Jack Wallington, community director for The Student Room, advises students on how best to prepare in the run up to grades being revealed

If you’re collecting your GCSE results today, the date will probably mark the first time you’ve ever picked up formal exam results.

The grades you get will provide you with important qualifications and help you progress onto A-levels or further study. There’s no getting away from the fact that it can be a stressful day – so it’s good to be as relaxed and ready as you can.

Staying calm

If you’re feeling anxious about results day, it’s important to look after yourself, even in the hours before. When you’re feeling stressed, getting some exercise can help clear your head. It doesn’t have to be a massive gym session – just a quick jog or a brisk walk will do the job.

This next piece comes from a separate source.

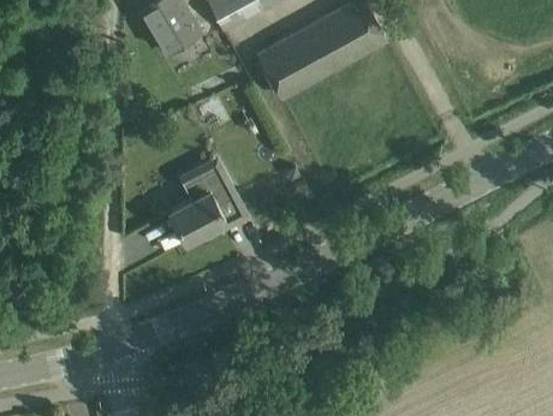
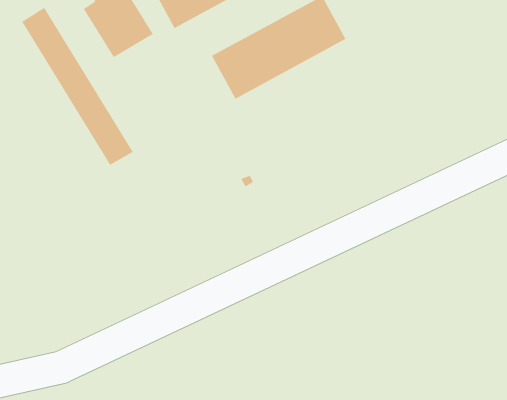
building: none -> [21,7,134,166]
building: [168,166,236,242] -> none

Look out for what you’re eating as well. Steer clear of junk food and aim for healthy food such as nuts and veggies. It will help keep your blood sugar levels on an even keel and keep your head clear.

With the school routine a distant memory, late nights, by now, could have easily become the order of your day – and it’s no fun feeling half-asleep on a day when you really need your wits about you. Hopefully, you’ll have had some early nights in the run-up to today, so your sleep pattern gets back to normal. You’ll have some important days ahead now too, so take this advice on board.

On the day

On the day, make sure you pack your mobile phone so you can give your parents a call after getting your results.

Tip: As you reveal your results to them, read the grades from lowest to highest. Pack a bottle of water and some tissues. Make sure you’re not running on an empty stomach – grab a bit of breakfast before you head down to school.

Decide where you want to open your results. Imagine your best and worst case scenario and think about whether you’re happy to experience whatever ‘success’ or ‘failure’ means to you on your own or with friends.

Some students can disappear to a toilet cubicle to open their results, while others rip them open in front of their friends and teachers. Everyone’s different, so make sure you’re not peer-pressured into opening your results with friends if you’re not feeling comfortable or confident.

It’s best to be somewhere at school to open your results, so you can get advice from your teachers if you need it. But you can always take them home to open them if you prefer.

You might find there’s a photographer from the local newspaper who wants to get snaps of celebrating (and commiserating) students. If you’re camera shy and private, you’ll want to avoid the hustle and bustle.